I can't resist new projects. My latest is derived from my new diary, which is not, strictly speaking, a diary, but a book. It's called A Year in Art and consists of a double spread for each day of the year with a painting and a quote and the date. Hence it's use as my diary for 2017. My project is to look into each picture a little, learn about it and it's creator and maybe the time in which it was created. Page one - January 1 - is the beautiful painting above - Still life with a Curtain which was painted in 1894-5. But in spite of the title - it's the apples that are the thing really.

"With an apple I will astonish Paris." Paul Cézanne

By Paris he meant the official art world of Paris of course. Cézanne painted 270 still lifes featuring apples over the course of his career, so it was obviously a subject dear to his heart. And apparently he told the people he painted to "be an apple" as they posed. Below are three examples.

So I set out to learn a little bit about Cézanne and his apples - and as usual I have been very superficial in my research, but I did learn a few things, some of which I half knew before, some of which were new to me. And I hope my year of art will continue to teach me. Don't worry I shan't inflict it on you all - just when it has to do with food perhaps. And it's yet another coincidence is it not that I recently wrote about a photograph of an apple?

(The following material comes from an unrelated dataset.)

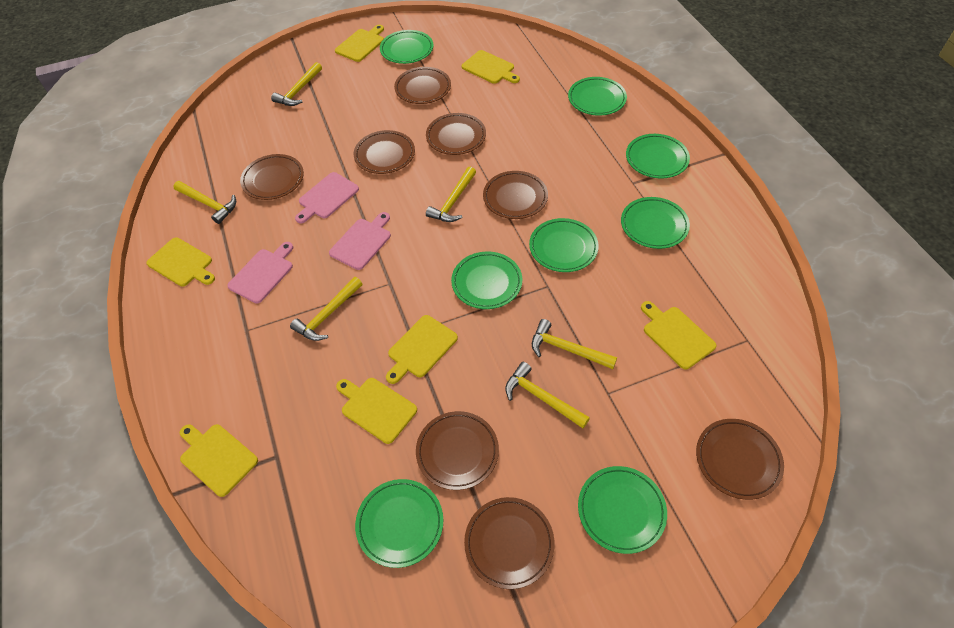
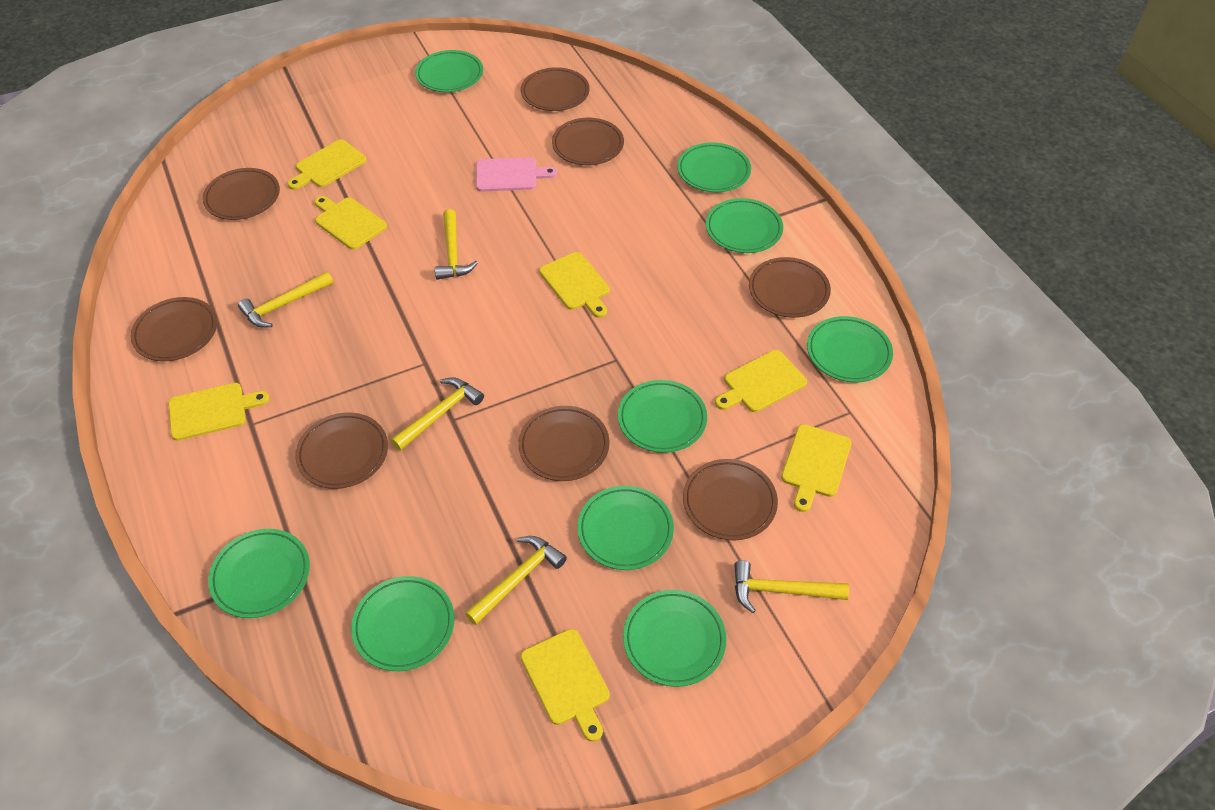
green plate: [355,479,443,568] [380,30,433,64] [451,251,522,309] [529,218,599,272] [568,77,627,116] [578,466,667,554] [621,197,690,249] [626,134,690,179] = 8 -> [208,529,310,618] [351,576,455,671] [415,50,483,92] [577,486,674,570] [618,380,707,453] [623,590,726,687] [677,142,751,192] [706,198,783,253] [807,316,893,383] = 9
pink cutting board: [227,242,293,303] [295,172,359,223] [329,212,391,270] = 3 -> [476,157,557,191] = 1
yellow hammer: [173,181,236,224] [271,62,322,106] [290,277,363,341] [426,167,476,222] [505,362,590,428] [532,319,617,369] = 6 -> [238,272,333,328] [391,377,484,451] [435,209,478,280] [465,536,567,625] [734,560,849,613] = 5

Which is also very apposite because one of the things that I was interested to hear was that, of course, at the same time as Cézanne and his fellow artists were revolutionising the art world, the photographers were setting up shop. So questions were being asked about why one needed artists when you could have a photograph - because art, prior to this period, had been largely realistic - photographic in its detail on occasion. I guess it's sort of obvious, though I had not really thought about it before, that impressionism, pointillism, post-impressionism and everything that followed on from this was an attempt to do something different from photography. The impressionists were interested in light. Cézanne was interested in structure, shape, colour. His colours are vivid, his shapes flat yet alive. You can see the flat splashes of colour from his palette knife, and yet the general effect is of a round three dimensional object. There is movement in these still lives. One of the videos that I watched pointed out that often the objects were not quite straight - and now that I look at our subject painting I see that the jug is slightly tilted, as is the table and also the plates of apples, whilst the tablecloth is full of movement as it almost writhes across the table top. The curtain too - the leaves are almost 3D and moving out of the material. And is it the same curtain, and the same jug and the same tablecloth in the first picture in my mini gallery?

The original of the featured painting is in the Hermitage museum so I am unlikely to ever see it unless it tours the world as part of an exhibition that eventually comes to Melbourne. Always possible. So I don't really know what the painting looks like. I just have the reproduction above - and if you look on the net you will find several different versions - well it's the same painting but the colours are slightly different - something to do with the reproduction process no doubt. So I don't really know what the true colours of the painting are, which may well alter how you see it, what you see in it. Another example of the differences between painting and photography and the relationship between the two. So I will end with a photograph - the man himself. Wow.